I read somewhere that there are certain patterns of „desperate consumerism“:
There‘s the classic ‘I’ll fit into it one day’ category I am very well acquainted with. Research has found that women buy, on average, three items of clothes they know to be too small, as an incentive to diet. Really? Only three? (Cleary I have rosen above average in that area!)
Even the smartest women fall for it, they say. Well, the three pairs of jeans that sit on the lowest shelf of my closet - unworn for years - are testament to the fact that it has never worked for me. Ever.
Next are the so-called 'panic buys'. We all know them, right? Like the hunt for a last-minute outfit for special occasions (weddings, business meetings, etc.), often done shortly before the shops are closing. That is usually the moment when all rationality goes out of the window and a pink zebra-print skirt suddenly looks like quite a chic choice - until the moment when you pull it on at home and realize you look like a slutty Quality Street wrapper.

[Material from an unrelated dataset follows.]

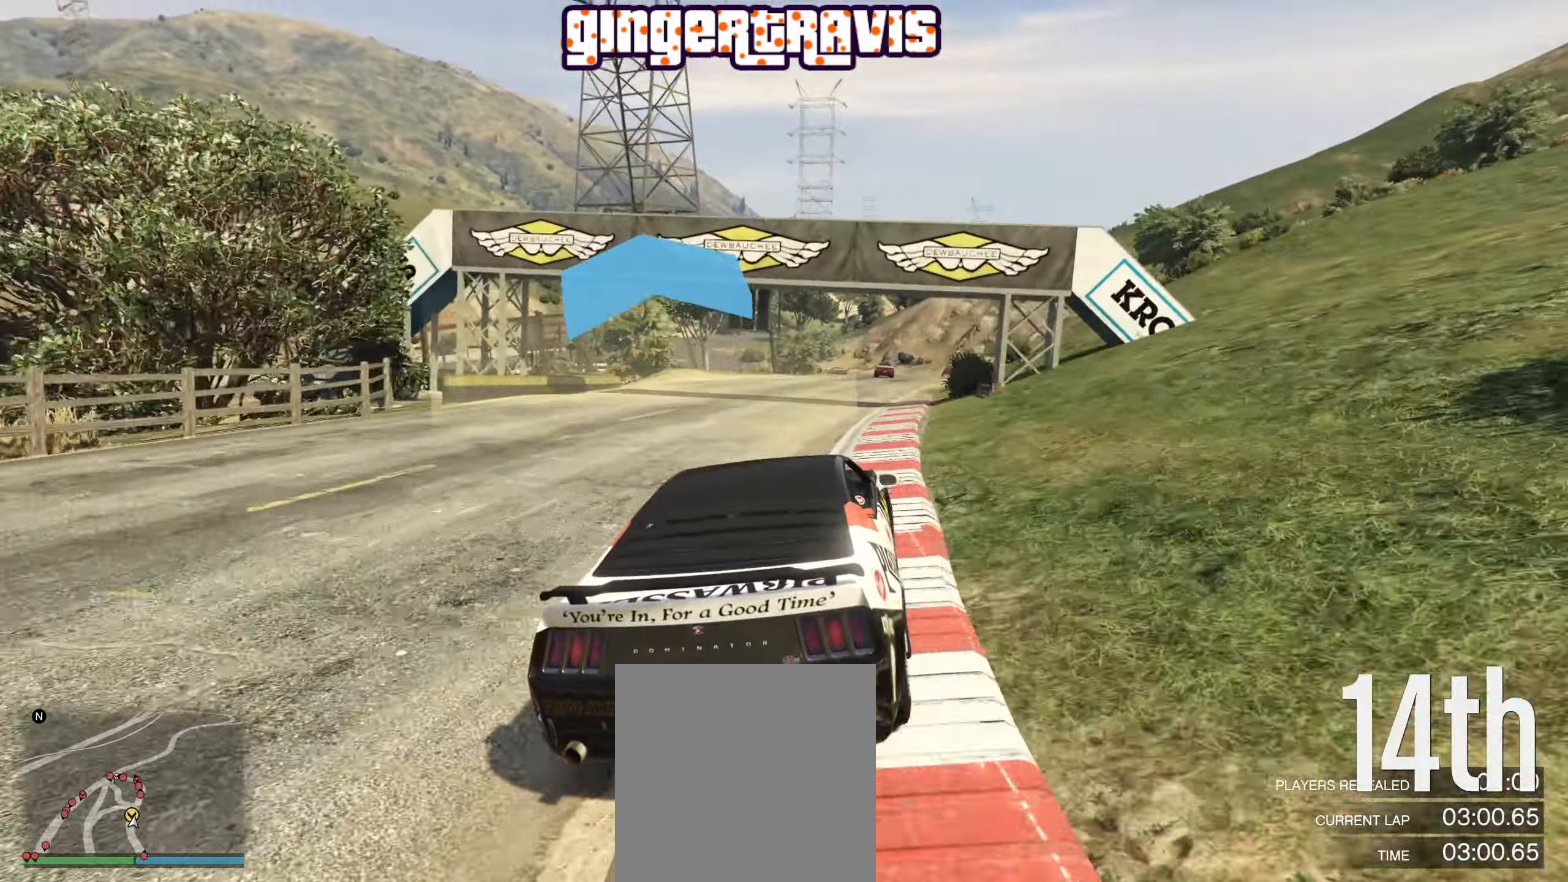
{"buttons": ["R2"], "left_stick": "center", "right_stick": "center", "events": [[400, "left_stick", "right"], [500, "left_stick", "center"]]}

Of course, there’s also the infamous 'bargain purchases'. The ‘it’s 50 per cent off in the sale“ and you hear your inner voice screaming 'What are you waiting for? Go, buy two!' ‘Look, it’s Armani! Down from € 1.000 to just € 250.' Who cares if I have no occasion to wear a purple, floor-length strapless sequin gown with a broken zip?
All that went through my mind while sorting through these fashion disasters that had taken residence in my closet. And then it came to me, the perfect explanation. I realized that obviously, sometimes I buy clothes for the person I want to be, not the person I actually am.
So here is where my Fantasy Me comes in. Whenever I’m in a boutique full of super-trendy outfits, I buy things for the fantasy me: the one who is running around town in high heels, defying gravity and obstacles such as cobblestones, carrying off daring colours and all sorts of hip clothes with a Kate Moss nonchalance and an effortless elegance. I don’t buy for the real me, who wears jeans and V‑neck sweaters just because they’re so comfortable.
Fantasy Me is the same girl that remains forever in her mid-twenties, sports no wrinkles or oily and impure skin. Her legs are endless and well-formed and would carry these recently obtained knitted leg warmers with bobbles (!) to new levels of hipness, don't you think?
(Hey, they were on sale! And did you notice the bobbles?!?)
If you‘ll excuse me now, I must go and find Fantasy Me. Otherwise my closet will overflow with clothes never to be worn.